I spent a few hours running nm and strings on libraries and kernel modules etc. trying to find evidence where the call to the PQI library might be... in vain. Anyway I am more familiar with Solaris systems and my linux knowledge is light. I wonder where you would locate the code to call the unlock function? Would they have built a special linux kernel and placed it in there? Would they have placed it into a loadable kernel module? I wonder....

Markus
03-19-2005, 06:04 PM
Sorry, but I haven't a clue of where they might have inserted the passkey or call to the pqi file.
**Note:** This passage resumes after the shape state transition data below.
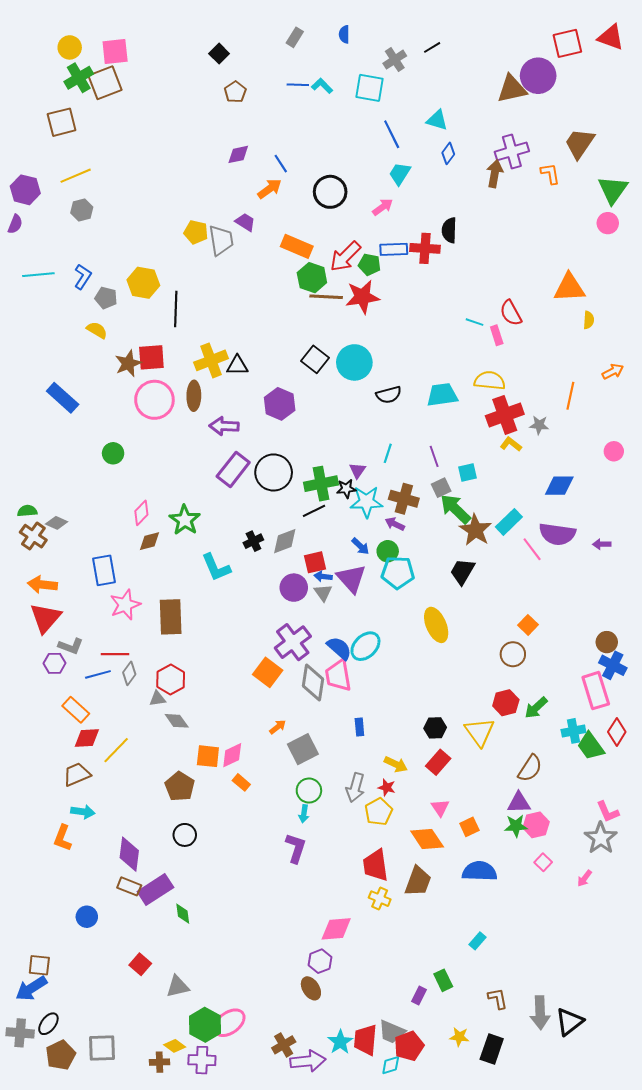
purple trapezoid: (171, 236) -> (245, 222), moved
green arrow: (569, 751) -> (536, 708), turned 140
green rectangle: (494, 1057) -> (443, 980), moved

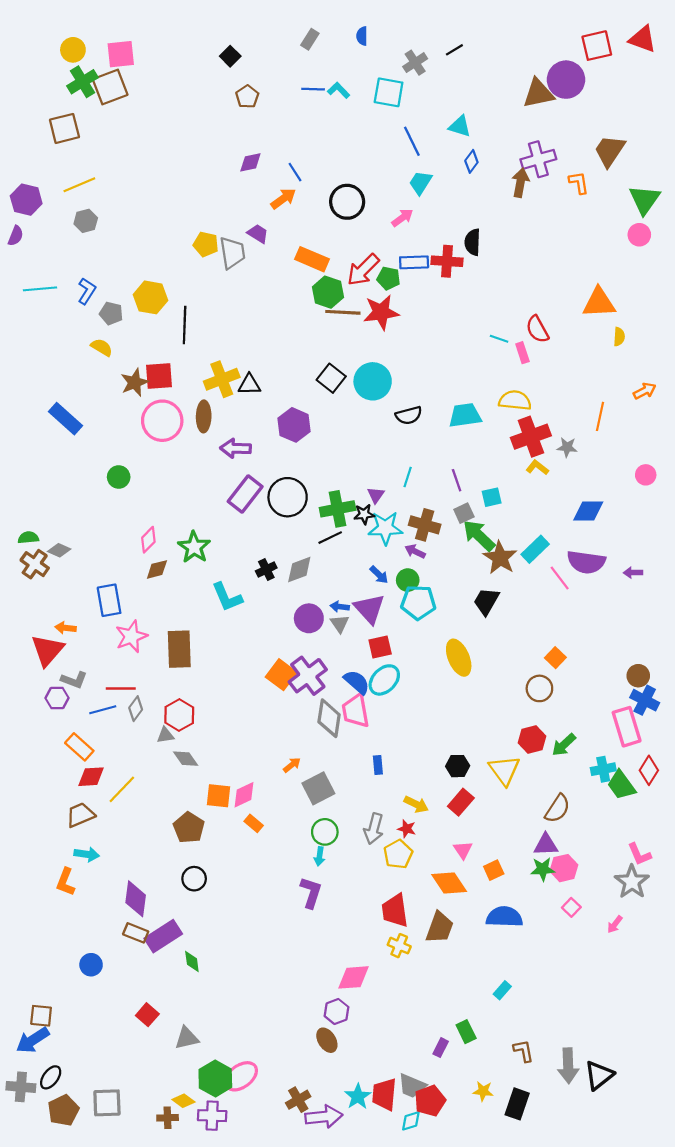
red square: (315, 562) -> (380, 647), moved
orange arrow: (42, 585) -> (66, 628), moved, size x0.7
orange square: (268, 672) -> (281, 675), moved

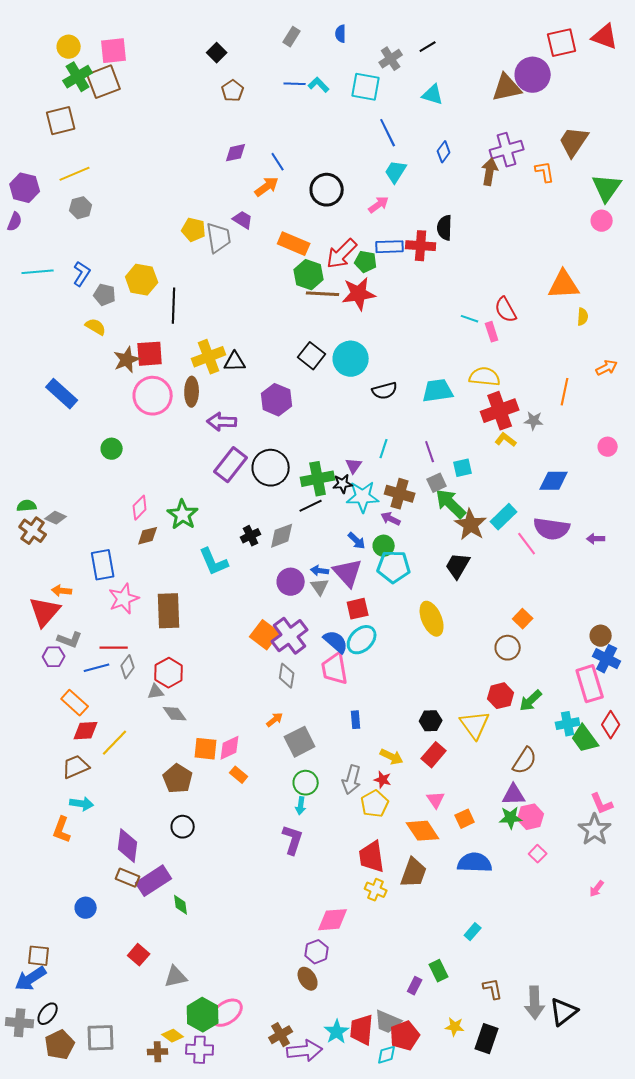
cyan triangle: (460, 126) -> (433, 95), moved
gray diamond: (329, 718) -> (287, 676), moved, size x0.7
pink arrow: (615, 924) -> (597, 889), moved

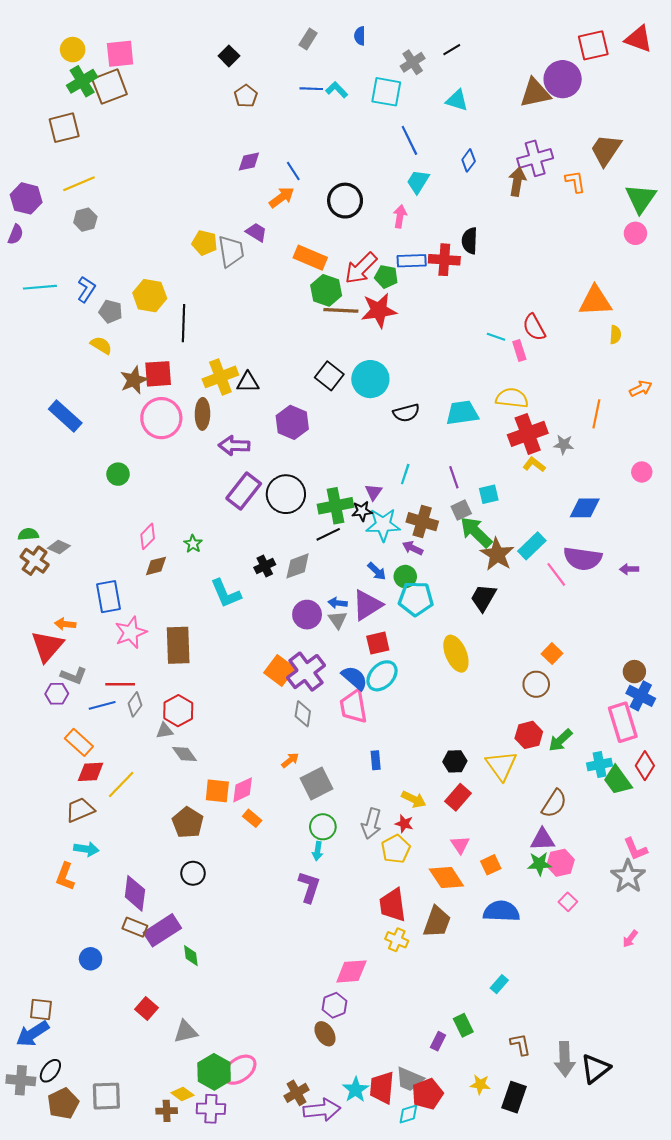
pink arrow: (379, 205) -> (400, 216), turned -45
green star: (183, 515) -> (193, 544), size x0.6
purple triangle: (348, 573) -> (367, 605), turned 40

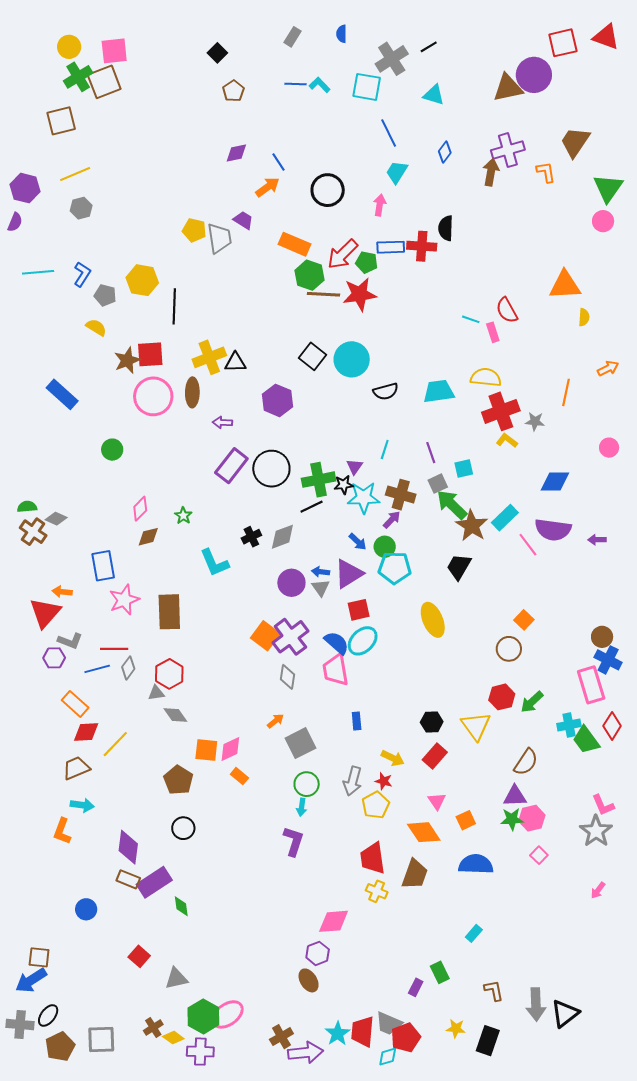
gray cross: (413, 62) -> (392, 59), size x1.4
purple arrow: (234, 446) -> (222, 422), size x0.7
purple arrow: (413, 548) -> (392, 520), turned 108
brown cross: (167, 1111) -> (153, 1028), moved, turned -30

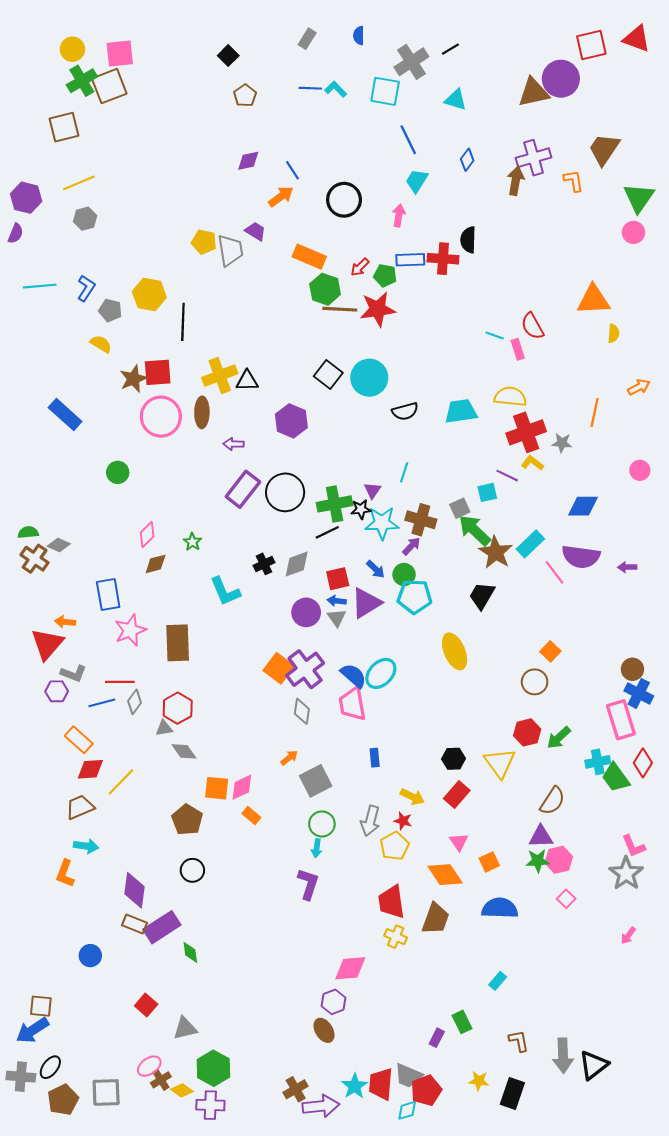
red arrow: (343, 254) -> (360, 267), size x0.6
purple line: (431, 453) -> (507, 476), moved, turned -45
red square: (359, 610) -> (338, 579), moved
pink ellipse: (227, 1014) -> (149, 1066), moved, size x0.7

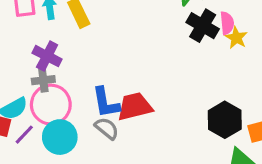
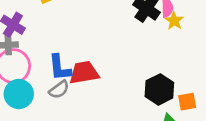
gray semicircle: (107, 128) -> (59, 90), turned 100

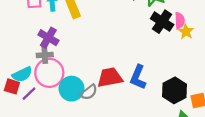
blue L-shape: (60, 68) -> (138, 77), moved, turned 30
cyan circle: (19, 94) -> (72, 89), moved

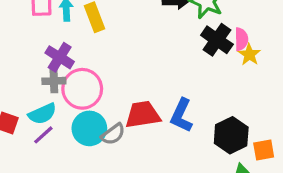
pink circle: (49, 73) -> (82, 89), moved
cyan semicircle: (22, 74) -> (42, 114), moved
purple line: (29, 94) -> (43, 135), moved

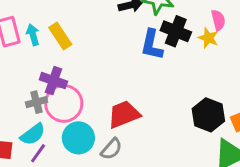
pink semicircle: (241, 39) -> (218, 20), moved
purple cross: (60, 57) -> (53, 81), moved
blue L-shape: (181, 115) -> (152, 45), moved
gray semicircle: (113, 134) -> (111, 149), moved

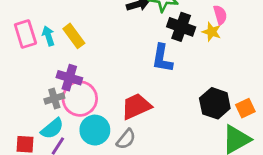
blue L-shape: (152, 45) -> (162, 58), moved

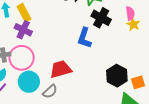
yellow star: (212, 32) -> (133, 24), moved
purple cross: (69, 78) -> (23, 30), moved

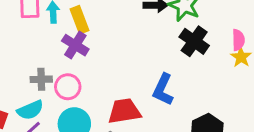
blue L-shape: (84, 38) -> (163, 90), moved
pink circle: (22, 58) -> (68, 87), size x0.7

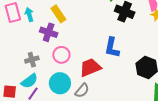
yellow rectangle: (80, 20) -> (58, 14), moved
pink circle: (68, 87) -> (61, 55), moved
I'd start looking at /etc/rc* directories for filenames like bootmisc.sh that knoppix uses for misc stuff at bootup, and /etc/modules* for a special kernel module.
As you possibly know, linux first boots the kernel read only to a initial ramdisk where it loads necessary drivers so that normal bootup can follow, although as the protected zone isn't root, it's hard to say if unlocking is done at the initial or normal bootup.